Ancien proche collaborateur du président Macron, Alexandre Benalla a été renvoyé en procès dans le cadre des violences en marge d’une manifestation le 1er mai 2018.

Alexandre Benalla est accusé d’avoir molesté des manifestants en marge du défilé du 1er mai 2018.

Alexandre Benalla est accusé d’avoir molesté des manifestants en marge du défilé du 1er mai 2018.

AFP

Alexandre Benalla, un ancien proche collaborateur du président Emmanuel Macron, a été renvoyé en procès par un juge chargé d’enquêter sur des violences en marge d’une manifestation le 1er mai 2018, a-t-on appris mardi de source judiciaire. Alexandre Benalla, 30 ans, qui doit déjà être jugé pour l’utilisation frauduleuse de passeports diplomatiques et de service, affrontera ce second procès, au côté de trois prévenus, principalement pour des coups portés à des manifestants à Paris qui avaient suscité un scandale politique.

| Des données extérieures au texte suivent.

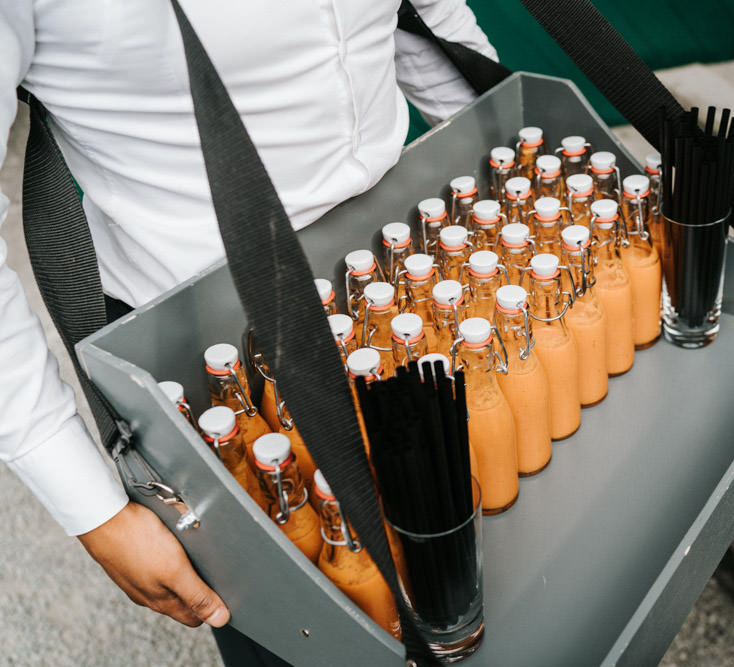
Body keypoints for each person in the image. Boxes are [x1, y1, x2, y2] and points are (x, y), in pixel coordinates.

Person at [0, 1, 497, 662]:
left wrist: (502, 189)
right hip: (211, 361)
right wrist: (94, 509)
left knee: (491, 556)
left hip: (404, 273)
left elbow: (424, 16)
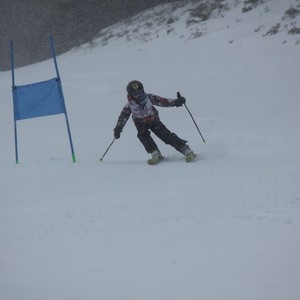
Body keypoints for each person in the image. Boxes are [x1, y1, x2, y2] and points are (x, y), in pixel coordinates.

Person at [113, 80, 197, 164]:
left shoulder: (149, 98)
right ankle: (155, 152)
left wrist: (176, 102)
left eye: (141, 92)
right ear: (131, 94)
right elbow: (123, 117)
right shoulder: (129, 105)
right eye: (136, 94)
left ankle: (186, 150)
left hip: (153, 120)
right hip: (140, 123)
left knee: (165, 135)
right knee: (142, 136)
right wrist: (118, 129)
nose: (139, 95)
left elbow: (163, 101)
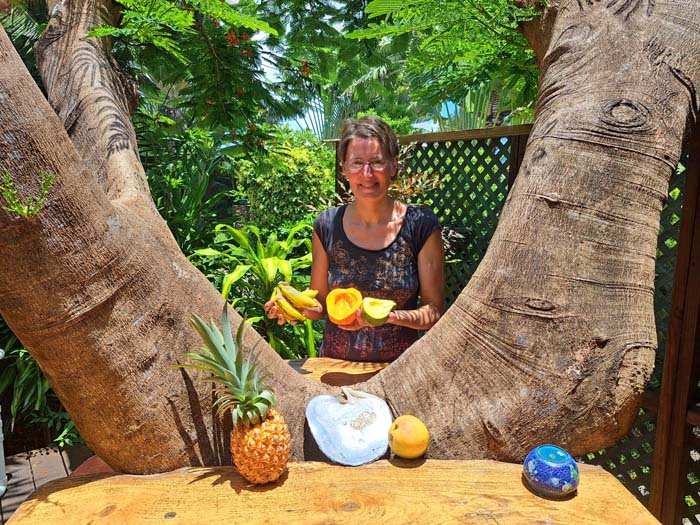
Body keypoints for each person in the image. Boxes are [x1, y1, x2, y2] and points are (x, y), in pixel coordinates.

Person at [265, 116, 445, 362]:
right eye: (357, 163)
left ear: (393, 166)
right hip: (335, 368)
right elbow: (319, 304)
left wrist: (390, 317)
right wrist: (294, 308)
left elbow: (433, 311)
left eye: (377, 162)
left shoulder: (420, 225)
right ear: (344, 169)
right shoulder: (327, 225)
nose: (367, 173)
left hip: (398, 373)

L’ancien chargé de mission à la présidence française est notamment accusé de «violences volontaires», «immixtion sans titre dans l’exercice d’une fonction publique» ou encore «port d’arme» et «port public d’insigne» non autorisé. Le 18 juillet 2018, le quotidien «Le Monde» avait identifié Alexandre Benalla dans une vidéo diffusée le 1er mai, où on le voyait, coiffé d’un casque à visière des forces de l’ordre, s’en prendre à un jeune homme à terre, sur la place de la Contrescarpe à Paris.

En quelques heures, l’affaire s’était transformée en scandale politique, empoisonnant le gouvernement du président Macron pendant plusieurs mois, au fil des révélations et des rebondissements. M. Benalla est accusé d’avoir molesté des manifestants en marge du défilé du 1er-Mai, non seulement place de la Contrescarpe à Paris mais aussi, depuis d’autres révélations d’août 2018, au Jardin des plantes.

A ses côtés, Vincent Crase, ex-salarié du parti au pouvoir, la République en marche, figurera sur le banc des prévenus pour les mêmes infractions. MM. Benalla et Crase contestent les violences, estimant avoir aidé les forces de l’ordre à interpeller des manifestants qui leur jetaient des projectiles.

Deux anciens hauts gradés de la Préfecture de police de Paris sont également renvoyés en correctionnelle, notamment pour «violation du secret professionnel». L’enquête porte aussi sur un troisième volet, un selfie que M. Benalla a pris, en exhibant une arme à feu, durant la campagne présidentielle de 2017.